Excerpt:
++++++++++++++++++++

One could simply argue that human knowledge is reducible to the physical, and then there's no causal problem. The serious problem for all theories of mind, I think, is the so-called hard problem of consciousness, since even if everything is given causal explanation, there's still something missing, that is, the experience of consciousness.


If I understand epiphenominalism correctly, it basically assumes that the mind, the "mental" is able to gather information from the physical being (neurons and such) but is not actually able to influence it in turn. Basically like the ghost stories where ghosts roam the world, able to watch and go through walls but not able to change anything and not being noticeable by physical creatures.

Since, according to Heisenberg, nothing can be observed or measured without altering it, which would imply influence, epiphenominalism would therefore violate that principle.

If one sticks to Heisenberg and believes that it should not be violated, then either the mind can "Read AND Write" the physical side, or it can do neither.

Which brings it back to the mind-body problem which asks exactly that question - whether a mind/mental/soul exists and if so, how does it interact with the physical world.

  • Thank you for the effort of rewriting your answer! I'm cleaning up my comments here as they are obsolete now. If you need any more help with the site, check the help center or our support & discussion site, Philosophy Meta.

++++++++++++++++++++

Supplied data:
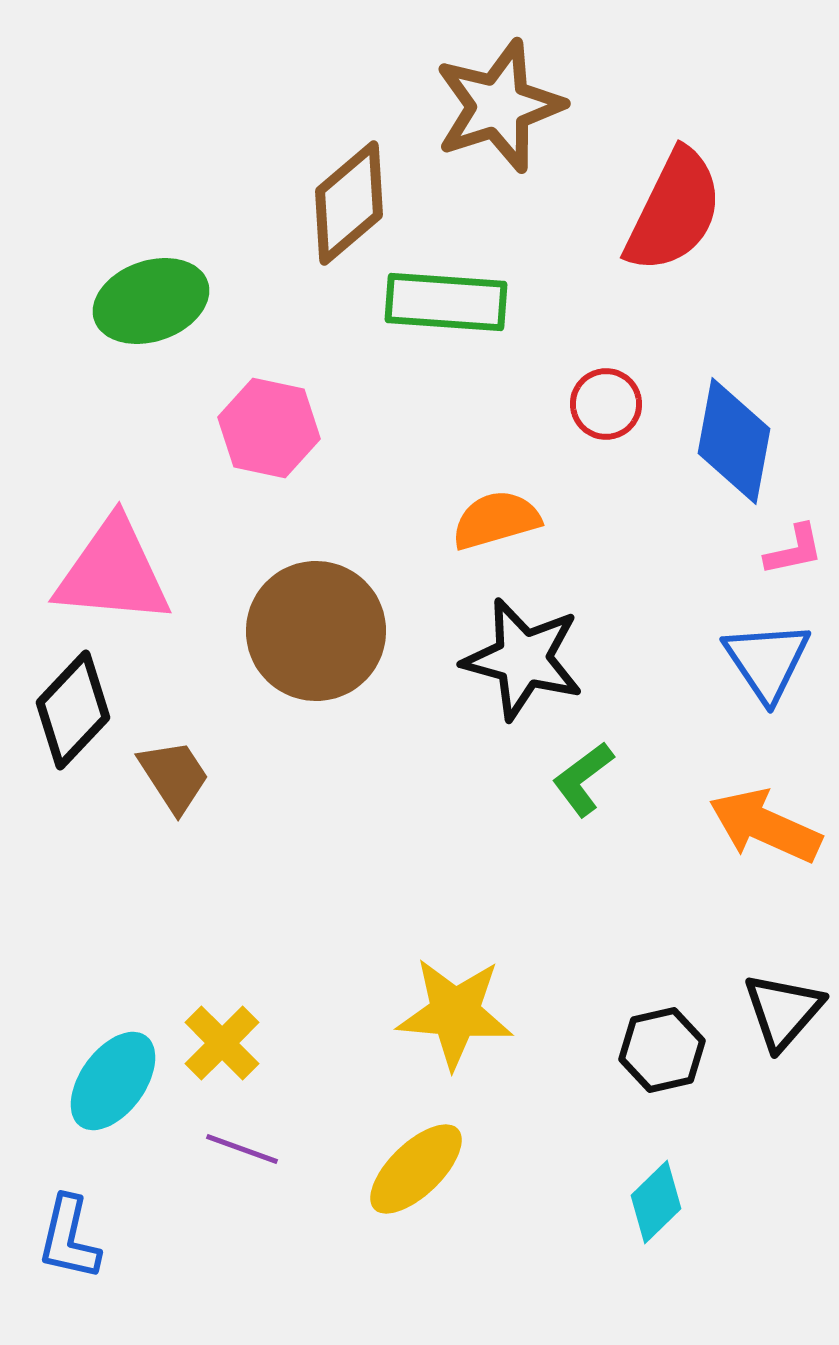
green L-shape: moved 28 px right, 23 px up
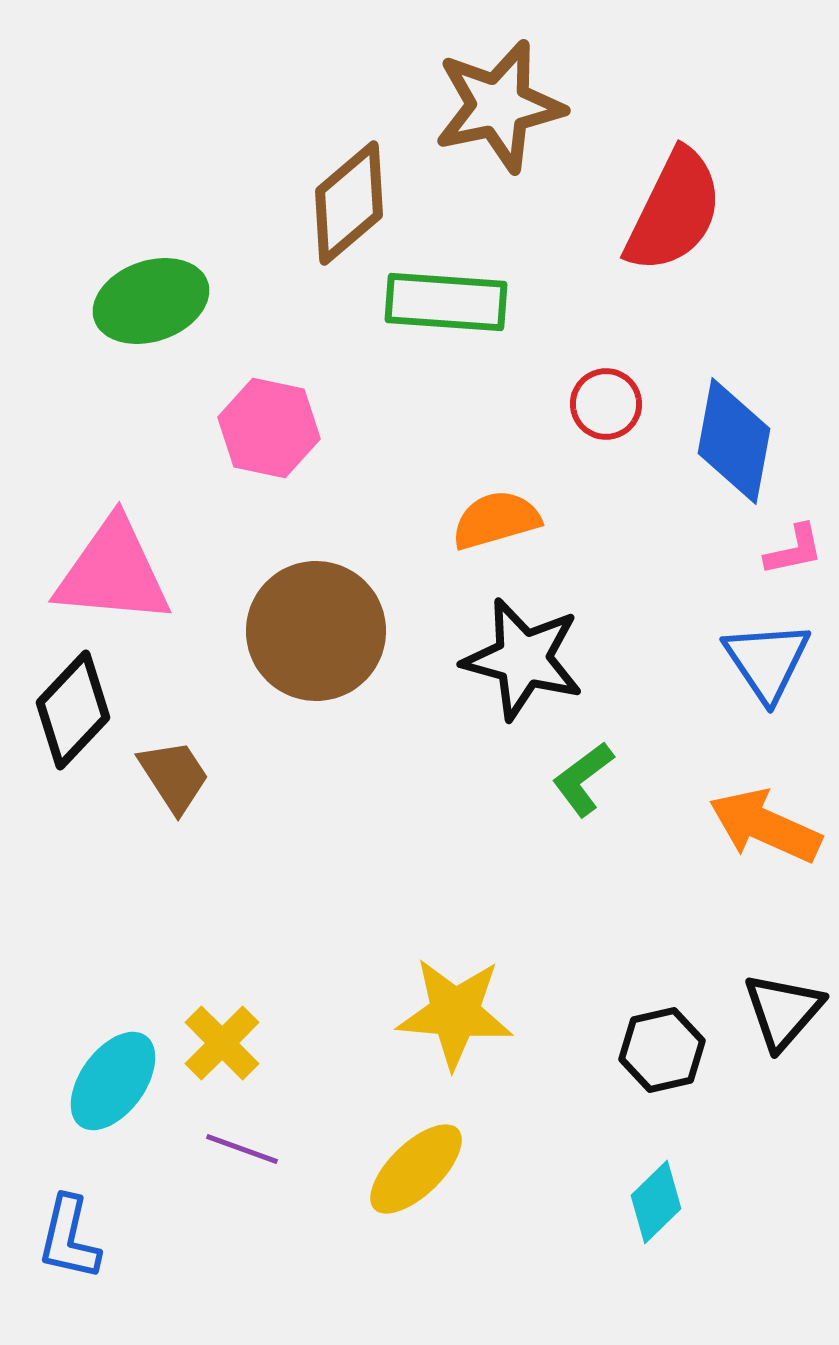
brown star: rotated 6 degrees clockwise
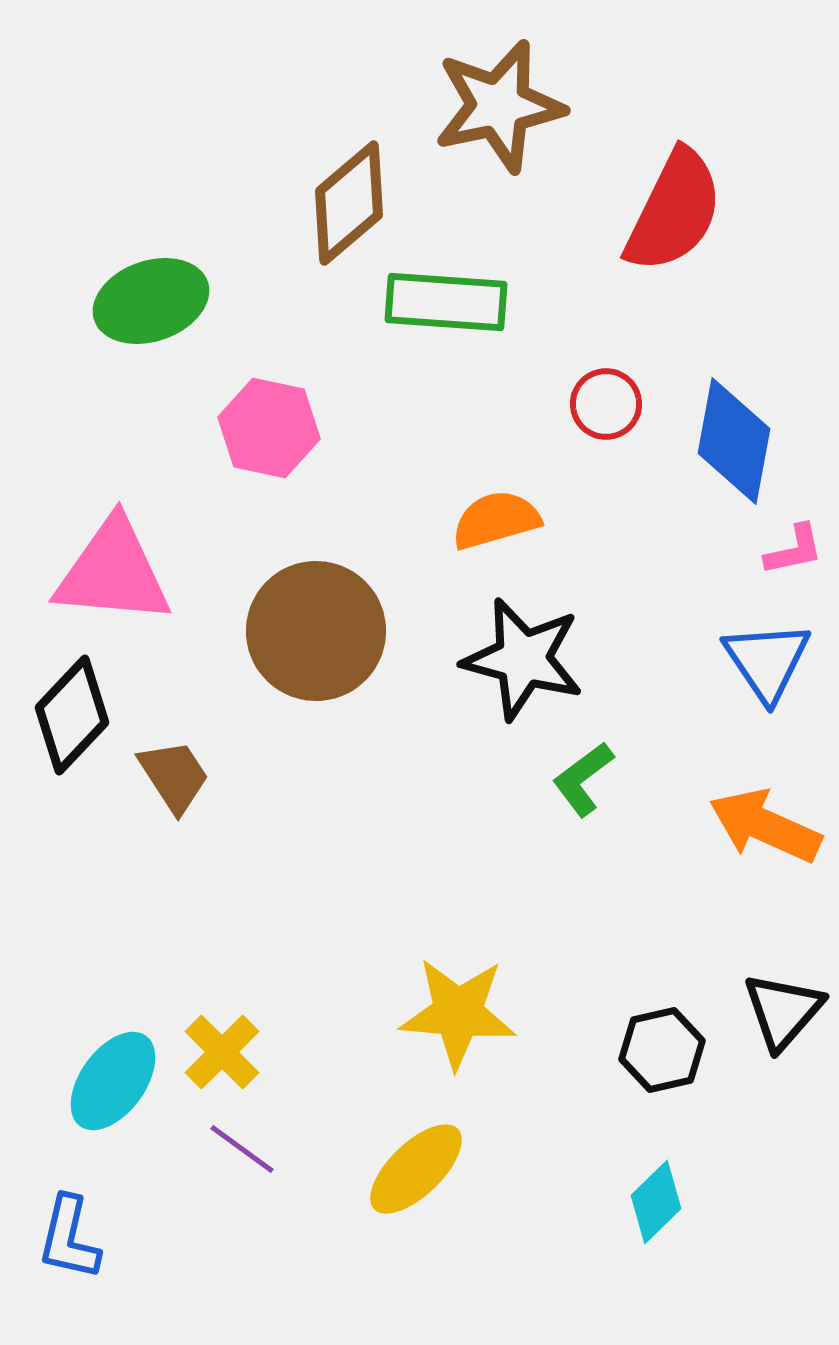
black diamond: moved 1 px left, 5 px down
yellow star: moved 3 px right
yellow cross: moved 9 px down
purple line: rotated 16 degrees clockwise
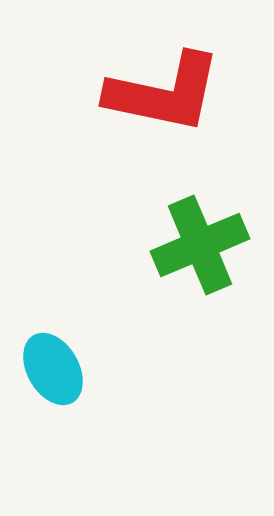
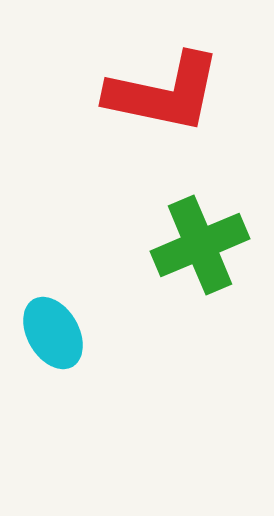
cyan ellipse: moved 36 px up
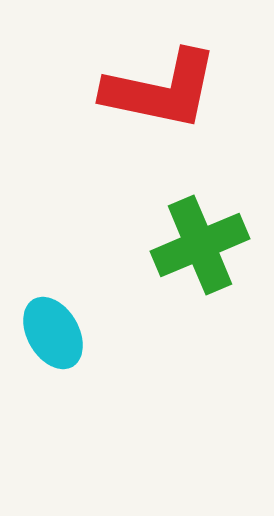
red L-shape: moved 3 px left, 3 px up
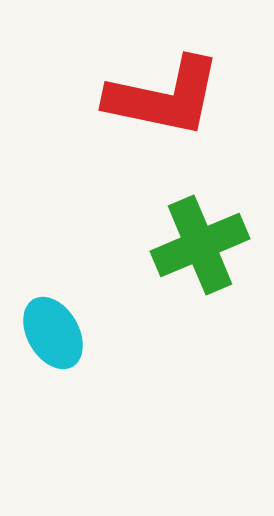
red L-shape: moved 3 px right, 7 px down
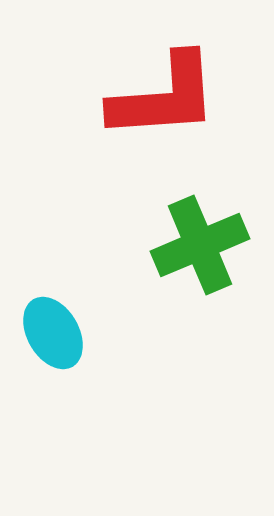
red L-shape: rotated 16 degrees counterclockwise
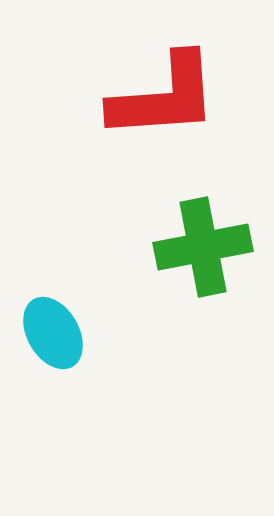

++++++++++++++++++++

Written tasks:
1. Print the shape-movement listing line for line, leaving out the pictures.
2. Resume the epiphenomenalism post after its final line.

Answers to the exercise:
1.
green L-shape: moved 28 px right, 23 px up
brown star: rotated 6 degrees clockwise
black diamond: moved 1 px left, 5 px down
yellow star: moved 3 px right
yellow cross: moved 9 px down
purple line: rotated 16 degrees clockwise
cyan ellipse: moved 36 px up
red L-shape: moved 3 px left, 3 px up
red L-shape: moved 3 px right, 7 px down
red L-shape: rotated 16 degrees counterclockwise

2.
    – user2953
    Commented Aug 17, 2016 at 9:29

I think the impact of human knowledge on the world as a proof to causal influence on mind to matter can be attacked by an epiphenomenalist in the following way:

Information and knowledge stored in the brain have (obviously) a physical nature, the brain - like a computer memory - always changes his physical structure to store data and then it can send data to other brains. This works according to mechanical laws of physics. We have also machines who learn, collect and send data to other machines, they also can have huge impact to the environment, yet there is nothing mental in them.

  • 1
    I don't think this works. In an epiphenomenalist worldview, it is not knowledge that is stored physically. Knowledge is a mental experiential thing so from an epiphenomenalist viewpoint, it has no causal influence on the physical world. There is some parallel physical process going on that does the causality in the physical world, but knowledge cannot be involved. Commented Feb 28, 2016 at 18:10
  • What if we just speak of information storage and transfer? Commented Feb 28, 2016 at 18:29

I think you are missing the point of epiphenominalism, or I don't understand it, or I misunderstood you.

As I understand it, epiphenomenalism means that our phenomenal experiences are caused by nothing and therefore cause nothing. Nothing causes phenomenal experiences or consciousness, and consciousness cannot cause anything. The world is "causally closed" meaning that the physical can only effect the physical.

Physical causes are "un-grounded", meaning they happen for no reason and there is no first cause. The example you gave of humans causing changes in the world are not physical. They can be traced back to the intentions of a person and therefore are "grounded".

I think your objection to phenomenalism would go away if you did not confuse these two different meanings of the word "cause". For example, a person can decide to do something and "cause" their limbs to move as an action, but they can't "cause" their body to rotate around the earth or move through space. Causes of the first type are considered "epiphenonmenon" since they are concurrent with physical causes but have no effect on them.

It is just useful to use the "intentional idiom" as causes because it allows for better prediction of human behavior. Physical causes, however, are not limited to human actions and behavior.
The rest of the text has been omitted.